We have an amazing network in our Phoenix datacenter at Namecheap. I’ve written about it before and I remain immensely proud of just what we’ve built and how reliable it is.
Unfortunately on Friday, we experienced an issue causing a loss of connectivity for some customers on certain segments of our converged Phoenix network at various times in the early hours of Friday morning.
I’m writing this post to explain both the root cause of the issue and also the fixes implemented.
Firstly, I’ll paint the picture. If my phone goes off before 6am in the morning, it normally isn’t good news. The incident on Friday lived up to that expectation and a colleague on shift and part of the team diagnosing and repairing the issue alerted me what was going on.
We have a 24×7 IOC (Infrastructure Ops Center) at Namecheap with network specialists, server specialists and storage specialists always on hand to mitigate and manage any issues that crop up. However, we also have alerting thresh-holds when other staff members – including senior staff all the way up to our CEO – get alerted and informed when something isn’t quite right. Why? Because everyone at Namecheap is dedicated to delivering the best service to our customers and everyone will contribute in an emergency.
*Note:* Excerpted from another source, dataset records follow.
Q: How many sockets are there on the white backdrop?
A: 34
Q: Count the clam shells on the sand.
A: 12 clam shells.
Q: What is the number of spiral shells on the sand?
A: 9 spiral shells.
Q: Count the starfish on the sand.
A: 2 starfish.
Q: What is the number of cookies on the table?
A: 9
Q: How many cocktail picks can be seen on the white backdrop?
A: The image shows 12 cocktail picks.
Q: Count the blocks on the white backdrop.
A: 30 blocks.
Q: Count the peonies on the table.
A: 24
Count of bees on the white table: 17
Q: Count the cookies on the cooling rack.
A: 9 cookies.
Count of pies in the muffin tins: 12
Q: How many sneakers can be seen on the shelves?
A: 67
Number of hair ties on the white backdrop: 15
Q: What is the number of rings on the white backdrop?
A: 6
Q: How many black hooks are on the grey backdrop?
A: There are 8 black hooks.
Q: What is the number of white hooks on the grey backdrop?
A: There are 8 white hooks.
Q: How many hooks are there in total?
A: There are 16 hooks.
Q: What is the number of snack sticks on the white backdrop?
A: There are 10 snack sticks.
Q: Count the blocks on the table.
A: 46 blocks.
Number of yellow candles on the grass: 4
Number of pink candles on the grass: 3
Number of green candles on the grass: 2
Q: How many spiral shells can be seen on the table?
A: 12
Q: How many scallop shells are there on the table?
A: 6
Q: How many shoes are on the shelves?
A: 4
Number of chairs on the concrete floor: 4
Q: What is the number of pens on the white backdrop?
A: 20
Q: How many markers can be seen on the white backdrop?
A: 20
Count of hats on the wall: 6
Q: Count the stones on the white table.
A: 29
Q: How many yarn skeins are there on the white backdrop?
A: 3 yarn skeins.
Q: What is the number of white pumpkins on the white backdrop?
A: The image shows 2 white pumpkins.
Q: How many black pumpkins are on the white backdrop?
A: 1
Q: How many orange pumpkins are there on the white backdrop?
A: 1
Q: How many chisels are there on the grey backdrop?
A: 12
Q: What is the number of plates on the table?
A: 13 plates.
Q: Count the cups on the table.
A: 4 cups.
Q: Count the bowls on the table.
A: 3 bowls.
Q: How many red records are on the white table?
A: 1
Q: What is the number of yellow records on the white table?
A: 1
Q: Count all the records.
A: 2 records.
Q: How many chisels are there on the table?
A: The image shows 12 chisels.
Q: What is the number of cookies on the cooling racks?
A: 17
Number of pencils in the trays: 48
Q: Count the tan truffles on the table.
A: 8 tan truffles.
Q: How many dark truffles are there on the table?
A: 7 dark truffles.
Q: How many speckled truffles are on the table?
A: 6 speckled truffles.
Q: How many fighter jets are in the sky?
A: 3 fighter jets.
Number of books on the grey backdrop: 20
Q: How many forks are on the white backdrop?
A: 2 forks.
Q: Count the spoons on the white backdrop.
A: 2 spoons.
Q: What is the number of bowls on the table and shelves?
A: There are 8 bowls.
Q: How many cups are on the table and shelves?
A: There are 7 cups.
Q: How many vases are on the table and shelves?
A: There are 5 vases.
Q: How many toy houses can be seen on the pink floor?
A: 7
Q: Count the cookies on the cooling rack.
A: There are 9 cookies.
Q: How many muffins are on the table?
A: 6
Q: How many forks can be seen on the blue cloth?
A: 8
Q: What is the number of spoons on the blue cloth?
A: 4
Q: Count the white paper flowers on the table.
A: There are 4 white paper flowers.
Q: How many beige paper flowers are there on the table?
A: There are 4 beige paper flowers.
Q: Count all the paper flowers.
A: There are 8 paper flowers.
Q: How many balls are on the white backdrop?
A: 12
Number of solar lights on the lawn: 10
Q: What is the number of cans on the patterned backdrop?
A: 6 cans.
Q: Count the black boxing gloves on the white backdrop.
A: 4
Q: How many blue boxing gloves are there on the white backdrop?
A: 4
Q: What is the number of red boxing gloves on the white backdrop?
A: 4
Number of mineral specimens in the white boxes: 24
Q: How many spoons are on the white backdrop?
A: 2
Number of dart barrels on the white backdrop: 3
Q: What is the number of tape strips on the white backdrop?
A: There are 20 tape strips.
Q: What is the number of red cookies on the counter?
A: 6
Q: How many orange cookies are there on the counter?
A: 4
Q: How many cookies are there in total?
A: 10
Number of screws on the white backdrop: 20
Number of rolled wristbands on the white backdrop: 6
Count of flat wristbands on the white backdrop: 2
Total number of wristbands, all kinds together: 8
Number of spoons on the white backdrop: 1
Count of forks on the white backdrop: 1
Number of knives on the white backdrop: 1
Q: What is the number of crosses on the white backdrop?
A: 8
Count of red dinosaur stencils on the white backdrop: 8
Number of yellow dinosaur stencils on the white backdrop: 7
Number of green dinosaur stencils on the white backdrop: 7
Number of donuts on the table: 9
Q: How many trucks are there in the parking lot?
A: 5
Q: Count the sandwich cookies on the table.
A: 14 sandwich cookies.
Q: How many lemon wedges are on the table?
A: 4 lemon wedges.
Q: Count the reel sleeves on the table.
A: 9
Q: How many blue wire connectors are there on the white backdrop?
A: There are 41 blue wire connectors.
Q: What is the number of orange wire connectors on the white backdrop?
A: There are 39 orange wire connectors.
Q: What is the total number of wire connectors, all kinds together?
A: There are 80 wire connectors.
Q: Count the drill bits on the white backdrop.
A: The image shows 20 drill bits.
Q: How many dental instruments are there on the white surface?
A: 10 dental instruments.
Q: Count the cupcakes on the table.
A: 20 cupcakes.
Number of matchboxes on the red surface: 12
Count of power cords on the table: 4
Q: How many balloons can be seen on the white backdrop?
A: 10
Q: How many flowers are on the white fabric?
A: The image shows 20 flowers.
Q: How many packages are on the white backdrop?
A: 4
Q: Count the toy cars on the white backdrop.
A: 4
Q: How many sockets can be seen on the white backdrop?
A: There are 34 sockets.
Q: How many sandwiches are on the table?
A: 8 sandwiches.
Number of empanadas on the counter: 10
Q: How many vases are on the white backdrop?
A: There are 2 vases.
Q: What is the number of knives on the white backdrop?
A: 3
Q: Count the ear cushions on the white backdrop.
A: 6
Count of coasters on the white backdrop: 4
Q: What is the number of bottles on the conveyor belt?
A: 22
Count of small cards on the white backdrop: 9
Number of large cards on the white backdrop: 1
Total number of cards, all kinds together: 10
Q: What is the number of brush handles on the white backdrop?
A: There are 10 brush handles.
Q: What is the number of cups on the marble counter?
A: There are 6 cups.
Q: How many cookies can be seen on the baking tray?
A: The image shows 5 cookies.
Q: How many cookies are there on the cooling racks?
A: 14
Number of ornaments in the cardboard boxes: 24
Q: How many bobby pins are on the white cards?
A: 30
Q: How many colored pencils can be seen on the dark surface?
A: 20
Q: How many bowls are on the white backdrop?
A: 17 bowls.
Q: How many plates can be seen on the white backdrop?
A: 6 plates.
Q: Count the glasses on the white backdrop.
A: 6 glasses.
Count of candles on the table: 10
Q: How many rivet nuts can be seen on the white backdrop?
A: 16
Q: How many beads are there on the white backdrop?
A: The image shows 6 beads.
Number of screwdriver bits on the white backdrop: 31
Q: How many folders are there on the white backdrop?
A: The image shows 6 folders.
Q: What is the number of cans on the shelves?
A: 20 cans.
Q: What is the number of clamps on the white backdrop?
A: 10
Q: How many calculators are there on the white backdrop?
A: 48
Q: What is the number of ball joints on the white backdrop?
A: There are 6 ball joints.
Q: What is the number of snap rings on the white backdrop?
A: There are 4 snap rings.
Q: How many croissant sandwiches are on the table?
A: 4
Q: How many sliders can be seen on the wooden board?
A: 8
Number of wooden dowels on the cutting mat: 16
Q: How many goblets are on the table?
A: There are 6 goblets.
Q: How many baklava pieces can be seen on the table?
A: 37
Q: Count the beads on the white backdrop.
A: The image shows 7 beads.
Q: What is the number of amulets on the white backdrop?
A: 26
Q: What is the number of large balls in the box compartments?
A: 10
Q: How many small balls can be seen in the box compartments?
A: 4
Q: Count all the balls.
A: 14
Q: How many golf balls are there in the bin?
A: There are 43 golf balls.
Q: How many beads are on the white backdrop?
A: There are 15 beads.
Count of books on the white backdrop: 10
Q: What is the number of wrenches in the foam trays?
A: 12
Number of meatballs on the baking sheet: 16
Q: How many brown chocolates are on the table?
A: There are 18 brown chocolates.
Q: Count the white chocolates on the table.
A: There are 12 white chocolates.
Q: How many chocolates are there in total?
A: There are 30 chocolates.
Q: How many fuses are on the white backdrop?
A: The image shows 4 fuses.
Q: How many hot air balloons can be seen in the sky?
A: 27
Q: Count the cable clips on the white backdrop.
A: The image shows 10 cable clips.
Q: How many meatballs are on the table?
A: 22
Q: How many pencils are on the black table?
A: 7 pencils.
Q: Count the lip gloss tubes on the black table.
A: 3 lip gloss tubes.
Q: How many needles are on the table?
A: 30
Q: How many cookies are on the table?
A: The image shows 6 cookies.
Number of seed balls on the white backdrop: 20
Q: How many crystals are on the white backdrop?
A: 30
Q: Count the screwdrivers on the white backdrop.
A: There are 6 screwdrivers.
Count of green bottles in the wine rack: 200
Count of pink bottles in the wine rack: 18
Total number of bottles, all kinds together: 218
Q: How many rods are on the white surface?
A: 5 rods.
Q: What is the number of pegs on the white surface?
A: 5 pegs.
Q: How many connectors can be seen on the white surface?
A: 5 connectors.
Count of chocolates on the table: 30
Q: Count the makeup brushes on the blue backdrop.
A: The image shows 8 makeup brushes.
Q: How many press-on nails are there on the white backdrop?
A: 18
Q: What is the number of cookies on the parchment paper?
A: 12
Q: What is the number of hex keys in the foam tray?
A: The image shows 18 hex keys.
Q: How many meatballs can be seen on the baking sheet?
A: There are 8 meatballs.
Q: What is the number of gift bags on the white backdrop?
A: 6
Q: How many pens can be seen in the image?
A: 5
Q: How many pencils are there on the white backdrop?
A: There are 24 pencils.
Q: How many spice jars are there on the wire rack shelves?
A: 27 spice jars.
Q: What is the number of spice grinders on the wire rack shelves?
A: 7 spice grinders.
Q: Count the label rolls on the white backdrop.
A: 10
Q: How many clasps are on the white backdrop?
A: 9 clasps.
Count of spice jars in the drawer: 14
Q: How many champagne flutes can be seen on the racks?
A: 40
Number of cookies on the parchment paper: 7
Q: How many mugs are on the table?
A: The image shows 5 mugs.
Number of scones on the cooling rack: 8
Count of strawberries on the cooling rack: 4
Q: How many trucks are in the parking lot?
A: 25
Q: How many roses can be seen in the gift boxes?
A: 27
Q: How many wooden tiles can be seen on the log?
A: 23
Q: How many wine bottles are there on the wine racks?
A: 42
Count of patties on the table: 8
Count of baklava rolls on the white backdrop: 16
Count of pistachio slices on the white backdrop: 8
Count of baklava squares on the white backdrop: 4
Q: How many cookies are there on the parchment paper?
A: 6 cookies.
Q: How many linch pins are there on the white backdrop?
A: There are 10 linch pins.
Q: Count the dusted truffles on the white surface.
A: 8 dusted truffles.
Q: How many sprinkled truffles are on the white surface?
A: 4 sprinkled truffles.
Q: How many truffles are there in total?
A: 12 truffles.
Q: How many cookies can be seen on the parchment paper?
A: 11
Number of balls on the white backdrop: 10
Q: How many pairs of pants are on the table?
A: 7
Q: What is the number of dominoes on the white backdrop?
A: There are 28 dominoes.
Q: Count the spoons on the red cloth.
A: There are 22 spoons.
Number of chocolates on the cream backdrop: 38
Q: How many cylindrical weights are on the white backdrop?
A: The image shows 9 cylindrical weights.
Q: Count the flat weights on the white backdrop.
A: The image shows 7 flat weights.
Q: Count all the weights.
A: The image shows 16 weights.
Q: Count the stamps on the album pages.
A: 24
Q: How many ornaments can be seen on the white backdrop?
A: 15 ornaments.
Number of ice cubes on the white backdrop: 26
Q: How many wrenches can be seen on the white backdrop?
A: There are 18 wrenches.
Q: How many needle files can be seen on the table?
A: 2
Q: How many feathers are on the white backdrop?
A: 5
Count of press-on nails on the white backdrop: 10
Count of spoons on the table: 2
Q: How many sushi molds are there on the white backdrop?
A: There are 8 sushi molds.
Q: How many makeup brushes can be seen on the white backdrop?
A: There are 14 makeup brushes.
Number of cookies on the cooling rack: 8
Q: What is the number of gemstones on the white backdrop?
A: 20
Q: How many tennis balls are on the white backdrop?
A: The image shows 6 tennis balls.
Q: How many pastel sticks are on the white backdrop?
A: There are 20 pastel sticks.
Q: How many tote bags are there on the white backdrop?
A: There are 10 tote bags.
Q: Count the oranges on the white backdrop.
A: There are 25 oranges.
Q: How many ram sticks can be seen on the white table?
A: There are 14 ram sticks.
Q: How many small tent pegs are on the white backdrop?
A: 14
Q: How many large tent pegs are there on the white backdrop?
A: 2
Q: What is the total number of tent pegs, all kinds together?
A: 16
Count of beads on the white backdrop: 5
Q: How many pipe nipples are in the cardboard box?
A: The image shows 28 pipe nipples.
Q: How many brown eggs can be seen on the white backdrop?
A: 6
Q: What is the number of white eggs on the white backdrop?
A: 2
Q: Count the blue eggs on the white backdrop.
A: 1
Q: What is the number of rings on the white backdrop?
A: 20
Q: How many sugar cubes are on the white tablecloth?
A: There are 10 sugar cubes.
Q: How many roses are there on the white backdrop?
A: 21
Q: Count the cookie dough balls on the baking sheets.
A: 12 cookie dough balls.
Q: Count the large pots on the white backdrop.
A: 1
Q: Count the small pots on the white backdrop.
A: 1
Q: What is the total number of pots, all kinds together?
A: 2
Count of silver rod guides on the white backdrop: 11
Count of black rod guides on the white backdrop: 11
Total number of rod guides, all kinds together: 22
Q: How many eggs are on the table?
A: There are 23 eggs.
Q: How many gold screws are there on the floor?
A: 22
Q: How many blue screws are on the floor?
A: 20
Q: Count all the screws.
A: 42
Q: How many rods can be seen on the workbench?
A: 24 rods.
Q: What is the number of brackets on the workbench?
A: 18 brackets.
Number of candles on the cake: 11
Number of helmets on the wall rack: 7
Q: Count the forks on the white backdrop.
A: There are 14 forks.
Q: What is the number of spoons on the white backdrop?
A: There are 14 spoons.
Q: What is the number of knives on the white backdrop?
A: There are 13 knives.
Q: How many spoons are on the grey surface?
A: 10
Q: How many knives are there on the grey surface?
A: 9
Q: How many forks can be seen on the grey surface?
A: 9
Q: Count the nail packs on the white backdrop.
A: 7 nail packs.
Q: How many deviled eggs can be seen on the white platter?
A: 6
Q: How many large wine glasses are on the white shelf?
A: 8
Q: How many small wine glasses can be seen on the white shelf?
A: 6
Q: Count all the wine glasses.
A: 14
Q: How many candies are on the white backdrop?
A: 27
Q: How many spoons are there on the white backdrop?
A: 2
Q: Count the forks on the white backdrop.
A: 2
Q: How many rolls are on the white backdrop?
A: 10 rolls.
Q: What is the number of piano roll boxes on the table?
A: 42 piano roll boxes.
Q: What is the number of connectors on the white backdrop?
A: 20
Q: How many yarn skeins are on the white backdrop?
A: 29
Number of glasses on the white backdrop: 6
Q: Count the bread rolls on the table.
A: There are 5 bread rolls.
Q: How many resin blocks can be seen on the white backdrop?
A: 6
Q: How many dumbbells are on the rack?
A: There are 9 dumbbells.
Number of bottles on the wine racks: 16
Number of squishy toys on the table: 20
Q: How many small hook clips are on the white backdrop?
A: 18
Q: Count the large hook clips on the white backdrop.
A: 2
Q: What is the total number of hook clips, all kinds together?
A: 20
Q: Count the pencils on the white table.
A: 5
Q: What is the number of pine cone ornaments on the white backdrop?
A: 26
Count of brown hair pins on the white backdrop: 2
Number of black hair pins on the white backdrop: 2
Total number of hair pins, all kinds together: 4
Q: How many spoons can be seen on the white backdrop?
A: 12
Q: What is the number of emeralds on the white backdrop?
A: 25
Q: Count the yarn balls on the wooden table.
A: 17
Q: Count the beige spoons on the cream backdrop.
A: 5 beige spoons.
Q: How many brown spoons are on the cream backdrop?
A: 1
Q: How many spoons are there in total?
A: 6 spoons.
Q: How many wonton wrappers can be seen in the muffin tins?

So after being thoroughly woken up, onto the issue at hand.
Our core routers for our Phoenix Converged Network consist of 2 x Juniper MX104 routers. Each is fully redundant in its own right with redundant routing engines, line cards, PSUs and more. Each has connectivity to several different upstream providers. We opted for this level of redundancy to eliminate as many single point of failures as possible and allow for common network issues (upstream connectivity packet loss, congestion or complete outage) to less common network issues (line card failure) to very rare network issues (routing engine failure, psu failure, fabric failure).
Unfortunately, we were seeing an anomaly we’d never seen before on Friday whereby both routing engines in both routers would reboot, taking physical uplinks offline. One routing engine would reboot so we’d fail over to the second routing engine as planned. This causes a little downtime as some routing tables reconverge but the second router is there to pick up the slack. Unfortunately, the second router was displaying exactly the same symptoms and sometimes at the same time.
The above resulted in some short outages as routing engines and routers failed over and routes reconverged. And this happened on several occasions.
This behaviour is highly unusual and isn’t something we’d seen before on any of Juniper’s products — and we’ve used Juniper switches and routers for a long time.
Suspecting a software fault with the routers themselves, we engaged Juniper to show them this behaviour.
They conducted some of their own analysis and confirmed a software fault with the JunOS operating system. Senior Juniper staff were engaged by their support team who created a patch to address a security flaw in the router operating system. We showed them some spurious packets traversing the routers coinciding with the time that the routing engines rebooted.
We quickly applied the patch to address the JunOS issue and our network was restored to full health. Juniper were quick to acknowledge fault and very quick to release a patch – something very good to see. They also indicated that this patch will be built into the next JunOS release, fixing other potentially at-risk routers.
Even with the best laid plans and a really solid network that in every other month has delivered 100% uptime, hiccups can occur. We are thoroughly prepared for almost all eventualities and approach everything with reliability, security and performance in mind. But sometimes, things outside of our immediate control can cause an issue.
At Namecheap, we’re committed to being transparent to customers — hence this blog post. And a thank you to customers who were impacted but demonstrated amazing understanding in the early hours of Friday.